Par une nuit brumeuse et froide, la jeune femme s'avança sur le pas de la porte. Ces bottes de cuir, maculées de boue semblait avoir traversé des océans de terre, comme si ces freles jambes pouvaient soulever toute la misère zangarienne.
A son épaule se balançait un arc, brulant comme un soleil malgrè l'absence de lumière. De ses cheveux blanc de Lune ruisselait l'eau de pluie et son regard ,balayant la salle principale, avait cette acuité effrayante, intimidante, propre aux vierges de l'aile d'argent, elfes brutales et froides, tranchantes comme la pointe de leurs flèches. Sa main comme un faucon s'envola vers son épaule, et décrocha d'un geste imperceptible, tant il était vif, cette énorme hache qu'on appelle "décapiteur", et la taverne de la fin du monde, cet immonde bouge du fond de la ville basse, se figea. Toute la salle retint son souffle ...ou presque.
Un homme parmi l'assistance ne broncha pas, un Dranei au vu de la couleur de sa peau et de sa large carrure, un chaman comme le laissait présager les runes courant sur ses bras puissants.
Au même instant, les deux êtres à peau bleue, si semblables, si différents, sourirent, comme une signature de lumiere au milieu du Grand Rien.Elle posa sa hache dans un coin de la salle, mais ne quitta pas une seconde son magnifique arc, en forme de phoenix. Lentement elle s'approcha du chaman, comme un félin de sa proie.
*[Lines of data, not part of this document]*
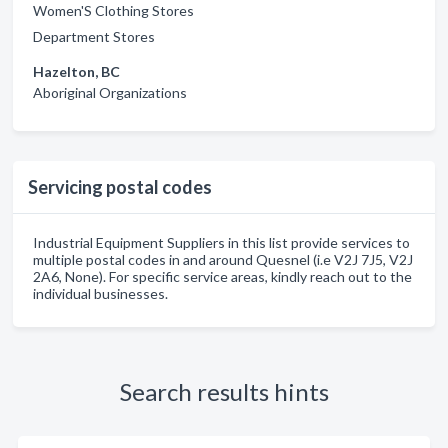
Women'S Clothing Stores
Department Stores
Hazelton, BC
Aboriginal Organizations
Servicing postal codes
Industrial Equipment Suppliers in this list provide services to
multiple postal codes in and around Quesnel (i.e V2J 7J5, V2J
2A6, None). For specific service areas, kindly reach out to the
individual businesses.
Search results hints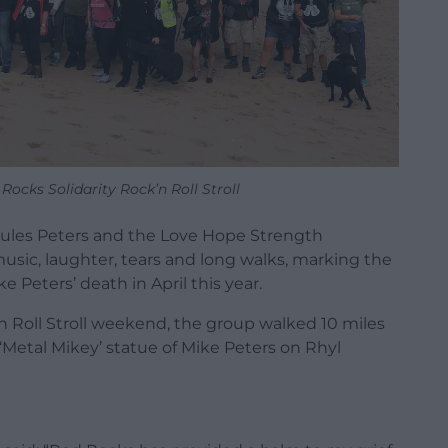
ocks Solidarity Rock’n Roll Stroll
 Jules Peters and the Love Hope Strength
sic, laughter, tears and long walks, marking the
e Peters’ death in April this year.
’n Roll Stroll weekend, the group walked 10 miles
‘Metal Mikey’ statue of Mike Peters on Rhyl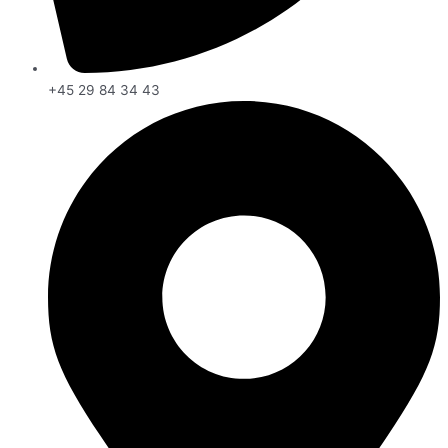
+45 29 84 34 43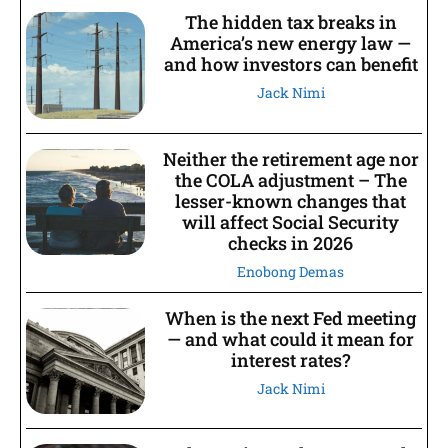
The hidden tax breaks in
America’s new energy law —
and how investors can benefit
Jack Nimi
Neither the retirement age nor
the COLA adjustment – The
lesser-known changes that
will affect Social Security
checks in 2026
Enobong Demas
When is the next Fed meeting
— and what could it mean for
interest rates?
Jack Nimi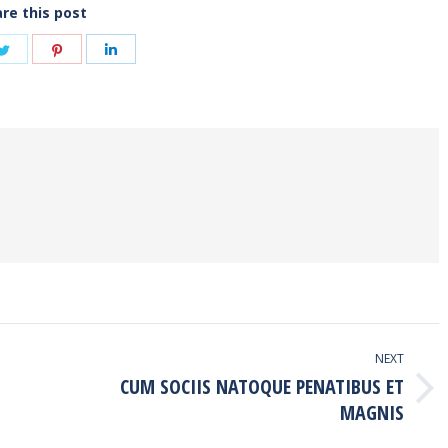
re this post
e
Share
Share
Share
on
on
on
book
Twitter
Pinterest
LinkedIn
NEXT
CUM SOCIIS NATOQUE PENATIBUS ET
Next
MAGNIS
post: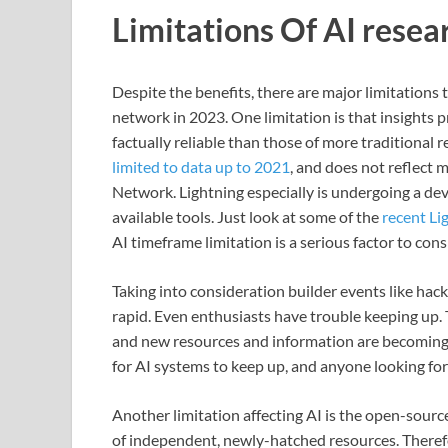
Limitations Of AI resea
Despite the benefits, there are major limitations 
network in 2023. One limitation is that insights 
factually reliable than those of more traditional
limited to data up to 2021
, and does not reflect 
Network. Lightning especially is undergoing a d
available tools. Just look at some of the
recent Li
AI timeframe limitation is a serious factor to cons
Taking into consideration builder events like hac
rapid. Even enthusiasts have trouble keeping up. 
and new resources and information are becoming av
for AI systems to keep up, and anyone looking for
Another limitation affecting AI is the open-sourc
of independent, newly-hatched resources. Theref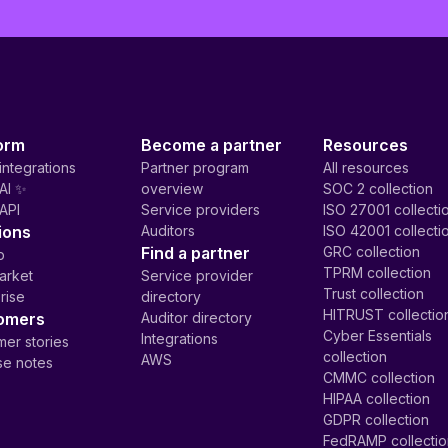
orm
Become a partner
Resources
integrations
Partner program
All resources
AI ✨
overview
SOC 2 collection
API
Service providers
ISO 27001 collecti
ions
Auditors
ISO 42001 collecti
Find a partner
GRC collection
p
TPRM collection
arket
Service provider
Trust collection
rise
directory
HITRUST collectio
omers
Auditor directory
Cyber Essentials
Integrations
er stories
collection
AWS
se notes
CMMC collection
HIPAA collection
GDPR collection
FedRAMP collecti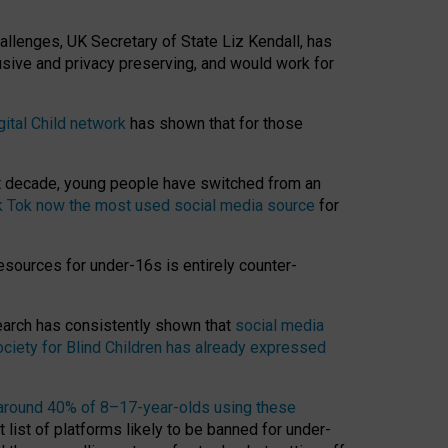
hallenges, UK Secretary of State Liz Kendall, has
usive and privacy preserving, and would work for
gital Child network
has shown that for those
st decade, young people have switched from an
k Tok now the most used social media source
for
esources for under-16s is entirely counter-
search has consistently shown that
social media
ciety for Blind Children has already expressed
around 40% of 8–17-year-olds using these
 list of platforms likely to be banned for under-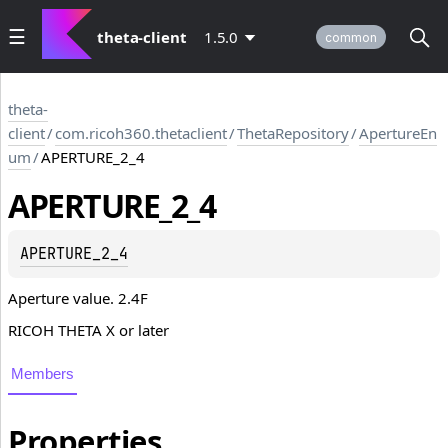
theta-client
1.5.0
common
theta-
client
/
com.ricoh360.thetaclient
/
ThetaRepository
/
ApertureEn
um
/
APERTURE_2_4
APERTURE_2_4
APERTURE_2_4
Aperture value. 2.4F
RICOH THETA X or later
Members
Properties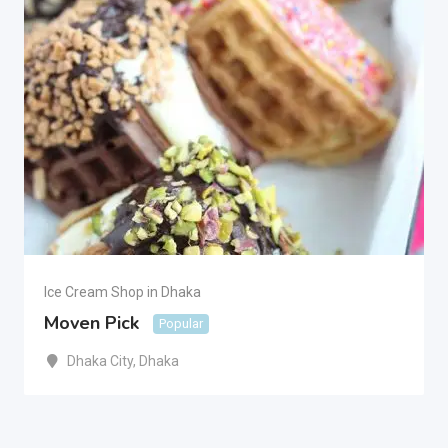
Ice Cream Shop in Dhaka
Moven Pick
Popular
Dhaka City
,
Dhaka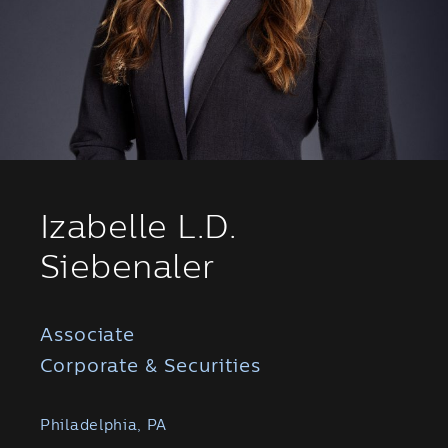
Izabelle L.D.
Siebenaler
Associate
Corporate & Securities
Philadelphia, PA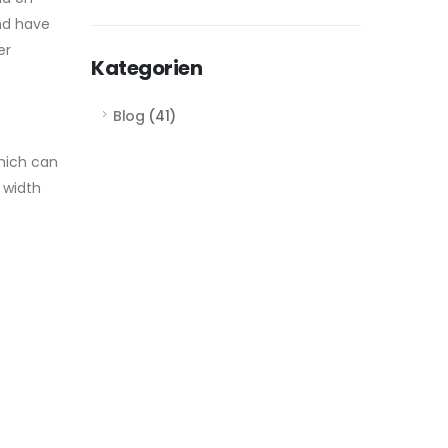
and have
er
Kategorien
Blog
(41)
which can
 width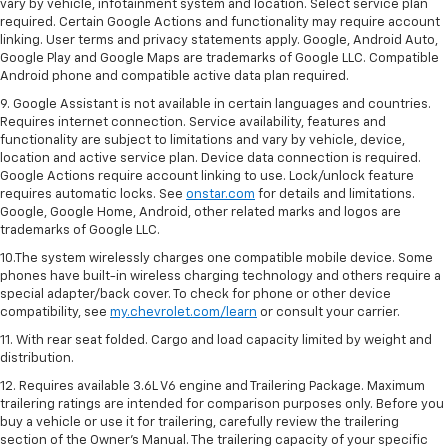
vary by vehicle, infotainment system and location. Select service plan
required. Certain Google Actions and functionality may require account
linking. User terms and privacy statements apply. Google, Android Auto,
Google Play and Google Maps are trademarks of Google LLC. Compatible
Android phone and compatible active data plan required.
9. Google Assistant is not available in certain languages and countries.
Requires internet connection. Service availability, features and
functionality are subject to limitations and vary by vehicle, device,
location and active service plan. Device data connection is required.
Google Actions require account linking to use. Lock/unlock feature
requires automatic locks. See
onstar.com
for details and limitations.
Google, Google Home, Android, other related marks and logos are
trademarks of Google LLC.
10.The system wirelessly charges one compatible mobile device. Some
phones have built-in wireless charging technology and others require a
special adapter/back cover. To check for phone or other device
compatibility, see
my.chevrolet.com/learn
or consult your carrier.
11. With rear seat folded. Cargo and load capacity limited by weight and
distribution.
12. Requires available 3.6L V6 engine and Trailering Package. Maximum
trailering ratings are intended for comparison purposes only. Before you
buy a vehicle or use it for trailering, carefully review the trailering
section of the Owner’s Manual. The trailering capacity of your specific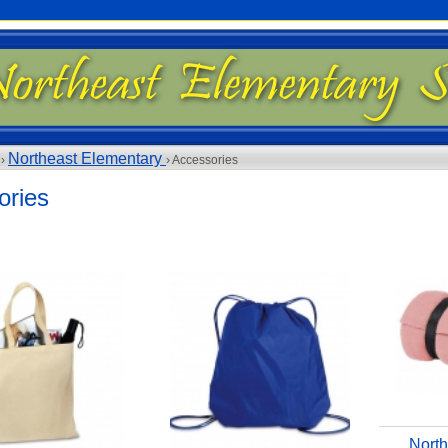
Northeast Elementary
 ›
› Accessories
ories
North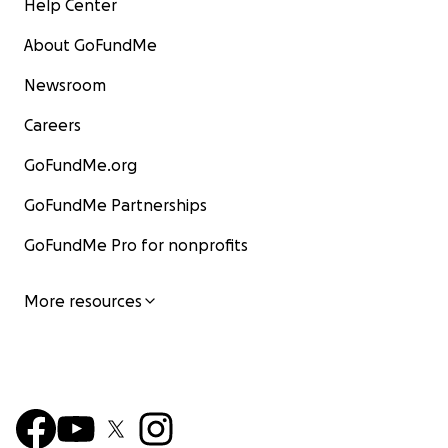
Help Center
About GoFundMe
Newsroom
Careers
GoFundMe.org
GoFundMe Partnerships
GoFundMe Pro for nonprofits
More resources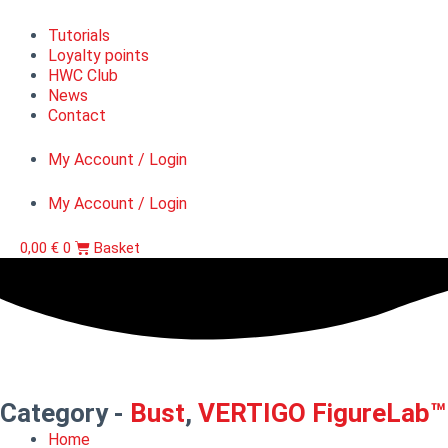
Tutorials
Loyalty points
HWC Club
News
Contact
My Account / Login
My Account / Login
0,00
€
0
Basket
Category -
Bust
,
VERTIGO FigureLab™
Home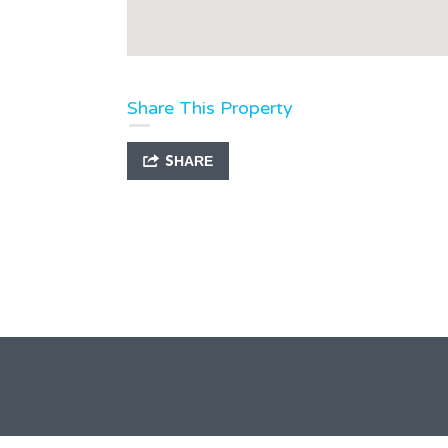
Share This Property
SHARE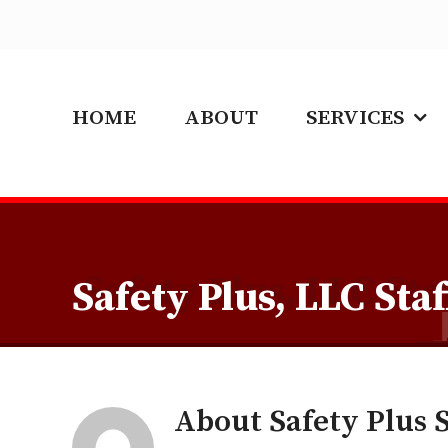
Skip
to
content
HOME
ABOUT
SERVICES
Safety Plus, LLC Staf
About
Safety Plus S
Cela ne dura que quelques instants; elle enjamba le banc de bois sur lequel le chaman siegeait, un banc tout simple mais comme un trone pour cet auguste personnage.En un instant elle se trouvait à ses cotés. D'un geste sûr elle s'empara de la chope trainant devant le Dranei, et chose inconcevable elle bu l'hydromel d'un seul trait. Bien sur elle n'aimait pas cela, mais qui sait ce qui passe dans l'esprit d'une elfe.S'essuyant les lèvres d'un revers de manche, elle reposa la chope bruyamment.
C'est décidé, tu te casses ?
Il sourit un peu, mélancolique, et répondit un simple: "oui"
Elle n'etait pas douée pour les discours, et de toute façon... elle n'avait pas l'imagination de ce sénile d'Azran, pas la gouaille de ce rustre d'aga. Elle quitta juste le banc, et posa sa main sur l'épaule puissante de Mandruk.
Inspirée par l'hydromel, elle regarda la flamme frémissante de l'âtre, et dit ces mots: "S'il n' y avait que des routes droites et des plaines sans collines, alors il n'y aurait pas de plaisir à chasser. Puisse tu trouver la foret de ton rêve chaman, car Elune t'y attend."
Quelques battements de coeur plus tard, dans la taverne il ne restait de l'elfe qu'un souvenir , une odeur de pins, et une chope vide.